Riyadh’s special criminal court has sentenced a Saudi preacher to five years in prison for praising and supporting terrorist groups, such as the Islamic State (IS), during an Eid sermon at a local mosque in Riyadh in August 2013.
The defendant was also slapped with a five-year travel ban. The defendant was convicted of using Friday sermons to provoke and encourage dissidence, while glorifying terrorist groups and extremist ideas propagated by Al-Qaeda terrorists.
He was also convicted of financially supporting terrorism with more than SR1 million and harboring wanted terrorists. The defendant had previously received a letter from the Ministry of Islamic Affairs ordering him to stop delivering sermons at the mosque.
Saudi Gazette reports on the disquiet following the discovery of pro-ISIS graffiti on the walls of schools in eastern Riyadh. The article suggests that this is vandalism, but also that there is concern that the group’s appeal to young men is something to watch.

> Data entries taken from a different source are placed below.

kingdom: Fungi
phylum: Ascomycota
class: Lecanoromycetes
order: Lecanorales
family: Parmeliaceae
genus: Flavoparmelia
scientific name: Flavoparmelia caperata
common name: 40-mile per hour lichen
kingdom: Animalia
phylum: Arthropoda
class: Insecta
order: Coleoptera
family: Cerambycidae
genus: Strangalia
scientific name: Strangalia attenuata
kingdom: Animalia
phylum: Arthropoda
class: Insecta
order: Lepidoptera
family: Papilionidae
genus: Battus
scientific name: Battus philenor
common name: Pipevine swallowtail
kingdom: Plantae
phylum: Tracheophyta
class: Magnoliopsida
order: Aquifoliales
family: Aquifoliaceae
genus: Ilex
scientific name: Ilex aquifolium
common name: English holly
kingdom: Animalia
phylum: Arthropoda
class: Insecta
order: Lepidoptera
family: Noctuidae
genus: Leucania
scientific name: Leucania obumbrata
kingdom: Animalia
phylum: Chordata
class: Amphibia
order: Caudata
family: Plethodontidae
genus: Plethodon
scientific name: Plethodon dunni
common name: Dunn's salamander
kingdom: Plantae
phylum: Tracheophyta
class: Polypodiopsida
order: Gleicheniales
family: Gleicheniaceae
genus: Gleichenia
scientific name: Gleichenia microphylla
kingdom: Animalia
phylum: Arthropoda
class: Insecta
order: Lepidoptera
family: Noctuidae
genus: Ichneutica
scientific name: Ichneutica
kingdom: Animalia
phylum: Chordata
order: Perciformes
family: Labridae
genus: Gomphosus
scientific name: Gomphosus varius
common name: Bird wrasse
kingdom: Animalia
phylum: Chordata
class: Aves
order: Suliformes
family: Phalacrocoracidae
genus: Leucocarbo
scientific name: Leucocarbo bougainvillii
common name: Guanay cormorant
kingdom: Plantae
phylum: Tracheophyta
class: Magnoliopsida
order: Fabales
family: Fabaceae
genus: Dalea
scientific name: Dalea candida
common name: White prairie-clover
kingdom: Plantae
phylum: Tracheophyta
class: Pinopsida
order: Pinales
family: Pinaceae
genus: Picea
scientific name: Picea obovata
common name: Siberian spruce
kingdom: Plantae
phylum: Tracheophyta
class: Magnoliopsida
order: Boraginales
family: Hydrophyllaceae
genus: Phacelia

IS slogan found on school walls in Riyadh
Saudi Gazette report
RIYADH — The residents of Al-Naseem neighborhood, east Riyadh, were shocked when they saw the slogans of Islamic State (IS) on the walls of some schools, Al-Hayat daily reported.
A number of residents who spoke on condition of anonymity said they suspect that a group of young men were behind it.
The young men did not look religious but used to stay up till late on the streets near the schools, the residents said.
Sulaiman Al-Battah, sociologist, blamed social media for publishing inaccurate news reports and deviant ideas.
An interesting paper (5-page PDF) on how ISIS, Al-Qaeda and its spin-offs, and other extremist groups make use of social media to promote their messages and to recruit new members. The report is from the National Consortium for the Study of Terrorism and Response to Terrorism.
The innovative ways that foreign fighters in Syria and Iraq are leveraging social media and mobile apps to recruit aspirational supporters in the West reveal what is actually a paradigm shift occurring within the global jihadist movement, away from the organization-centric model advanced by Al-Qaida, to a movement unhindered by organizational structures. Counterterrorism policy and practice must rethink the way it approaches countering online radicalization.